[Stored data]
>>
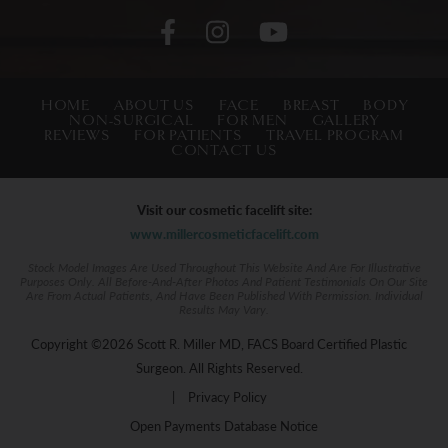
HOME
ABOUT US
FACE
BREAST
BODY
NON-SURGICAL
FOR MEN
GALLERY
REVIEWS
FOR PATIENTS
TRAVEL PROGRAM
CONTACT US
Visit our cosmetic facelift site:
www.millercosmeticfacelift.com
Stock Model Images Are Used Throughout This Website And Are For Illustrative
Purposes Only. All Before-And-After Photos And Patient Testimonials On Our Site
Are From Actual Patients, And Have Been Published With Permission. Individual
Results May Vary.
Copyright ©2026 Scott R. Miller MD, FACS Board Certified Plastic
Surgeon. All Rights Reserved.
|
Privacy Policy
Open Payments Database Notice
<<
Output nothing but the lines from the one that contains "NON-SURGICAL" through the final line of the entries above, exactly as they appear.

NON-SURGICAL
FOR MEN
GALLERY
REVIEWS
FOR PATIENTS
TRAVEL PROGRAM
CONTACT US
Visit our cosmetic facelift site:
www.millercosmeticfacelift.com
Stock Model Images Are Used Throughout This Website And Are For Illustrative
Purposes Only. All Before-And-After Photos And Patient Testimonials On Our Site
Are From Actual Patients, And Have Been Published With Permission. Individual
Results May Vary.
Copyright ©2026 Scott R. Miller MD, FACS Board Certified Plastic
Surgeon. All Rights Reserved.
|
Privacy Policy
Open Payments Database Notice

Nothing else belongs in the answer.